Pewnie gdybym nie została zapytania co się dzieje i dlaczego od jakiejś tam środy brakuje wpisów, to chyba zrobiłabym sobie przerwę w pisaniu i wysłała bloga na urlop! Blogowanie jednak zobowiązuje, no bo czym jest blog bez aktualności? Aby więc mój nie stał się starą, wyświechtaną wirtualną gazetą, donoszę co następuje:
Lato. Ciepło, pięknie, trochę leniwie, ale w takim pozytywnym znaczeniu. W domu siedzimy mało lub jeszcze mniej, wolny czas spędzamy w ogrodzie z naszymi psami, z naszymi przyjaciółmi oraz z psami naszych przyjaciół. Dzisiaj zorganizowaliśmy wielkie grillowe party składające się jak to zwykle przy barbecue bywa z mięs rozmaitych, wykwintnej cukini nadziewanej żółtym serem, zapiekanych ziemniaków, oraz sałaty zielonej od niej samej i czerwonej od zalegających w niej pomidorów. A wszystko mniam-mniam, dla naszych gości i ku uciesze własnej, bo przyznam, że jeść to my lubimy.

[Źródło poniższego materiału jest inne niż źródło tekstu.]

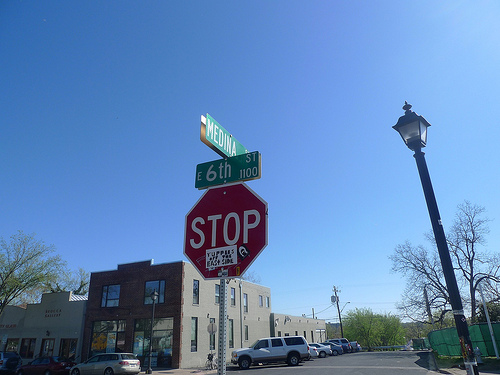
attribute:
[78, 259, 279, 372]
building — brick, red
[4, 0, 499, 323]
sky — blue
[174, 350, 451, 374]
road — grey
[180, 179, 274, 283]
sign — white, red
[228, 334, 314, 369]
truck — parked, white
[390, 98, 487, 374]
light pole — black, tall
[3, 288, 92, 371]
store — white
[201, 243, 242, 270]
sticker — black, white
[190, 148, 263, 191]
sign — green, white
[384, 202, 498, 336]
tree — brown, green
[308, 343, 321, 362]
vehicle — white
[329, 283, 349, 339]
post — brown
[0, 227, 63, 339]
tree — large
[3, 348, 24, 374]
suv — white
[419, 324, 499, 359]
fence — green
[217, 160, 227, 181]
letter — white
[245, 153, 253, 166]
letter — white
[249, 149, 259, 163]
letter — white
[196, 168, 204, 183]
letter — white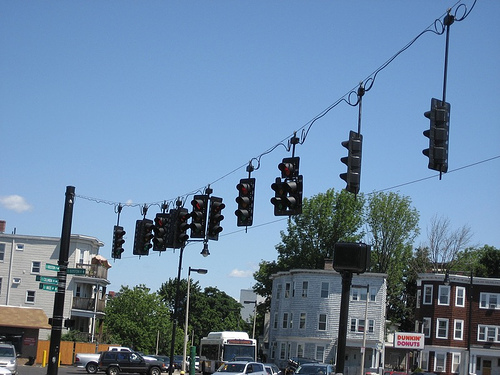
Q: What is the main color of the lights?
A: Black.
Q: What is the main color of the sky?
A: Blue.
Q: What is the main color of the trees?
A: Green.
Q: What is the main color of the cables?
A: Black.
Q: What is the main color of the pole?
A: Black.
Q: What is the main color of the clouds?
A: White.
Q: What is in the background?
A: Tree tops.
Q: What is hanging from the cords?
A: Traffic lights.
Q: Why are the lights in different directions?
A: For drivers.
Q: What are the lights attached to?
A: Pole.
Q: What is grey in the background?
A: Building.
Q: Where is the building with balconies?
A: Left.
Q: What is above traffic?
A: Lights.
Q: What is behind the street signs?
A: Tan building.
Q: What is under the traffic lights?
A: Grey house.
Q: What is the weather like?
A: Clear.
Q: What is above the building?
A: Trees.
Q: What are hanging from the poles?
A: Traffic lights.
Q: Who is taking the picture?
A: A photographer.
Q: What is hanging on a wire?
A: Traffic lights.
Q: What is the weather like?
A: Sunny and clear.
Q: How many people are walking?
A: No one walking.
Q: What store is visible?
A: Dunkin donuts.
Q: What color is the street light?
A: It is red.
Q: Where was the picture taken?
A: On a street corner.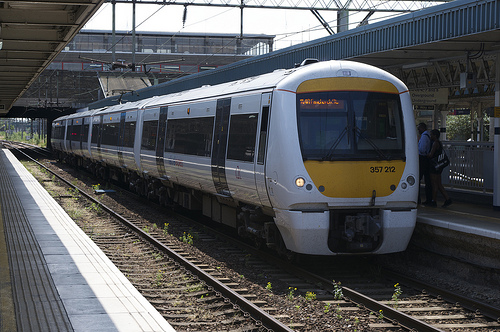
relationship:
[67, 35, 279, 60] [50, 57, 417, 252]
overpass above train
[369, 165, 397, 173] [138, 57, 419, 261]
black numbers on train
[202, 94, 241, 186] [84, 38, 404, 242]
doors on train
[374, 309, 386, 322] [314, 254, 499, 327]
plant growing on tracks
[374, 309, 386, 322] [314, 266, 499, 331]
plant growing on tracks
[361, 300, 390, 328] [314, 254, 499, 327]
plant growing on tracks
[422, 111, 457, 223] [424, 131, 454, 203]
man next to person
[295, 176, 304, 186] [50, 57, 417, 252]
light on train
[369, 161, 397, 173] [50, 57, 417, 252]
black numbers printed on train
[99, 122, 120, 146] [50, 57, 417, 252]
windows on side of train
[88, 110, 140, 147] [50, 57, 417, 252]
windows on side of train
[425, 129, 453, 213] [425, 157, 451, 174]
person c carrying a bag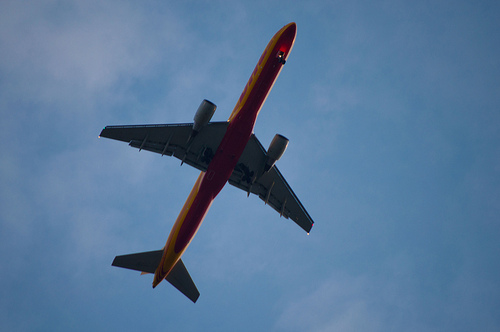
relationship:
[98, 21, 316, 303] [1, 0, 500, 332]
airplane in blue sky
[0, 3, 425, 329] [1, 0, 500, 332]
clouds in blue sky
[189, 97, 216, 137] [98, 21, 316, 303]
engine on airplane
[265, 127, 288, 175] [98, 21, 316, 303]
engine on airplane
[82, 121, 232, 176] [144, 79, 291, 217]
wing on plane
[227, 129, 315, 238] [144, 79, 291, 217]
wing on plane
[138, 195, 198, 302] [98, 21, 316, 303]
orange tail on airplane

Kasia i Mariusz = hodowcy z Perro Bebe zjawili się dzisiaj u nas po raz kolejny i przywieźli ze sobą swojego Belfasta. Belfast jest bardzo podobny do naszej Crocodilli i gdyby nie jego wielkość, trzeba by się było natrudzić aby odróżnić które szczenię jest które. Kasi zdarzyło raz się pomylić. Gosia i Jacek z Karolinką = hodowla z Koziego Rynku (patrz nasza słodka Aferka), dotrzymywali nam sympatycznie towarzystwa. Rozmawiać było o czym, bo zainteresowania wspólne, a i posłuchać też było kogo, jako że natura obficie obdarzyła Karolinkę darem wymowy. To był bardzo mile spędzony dzień!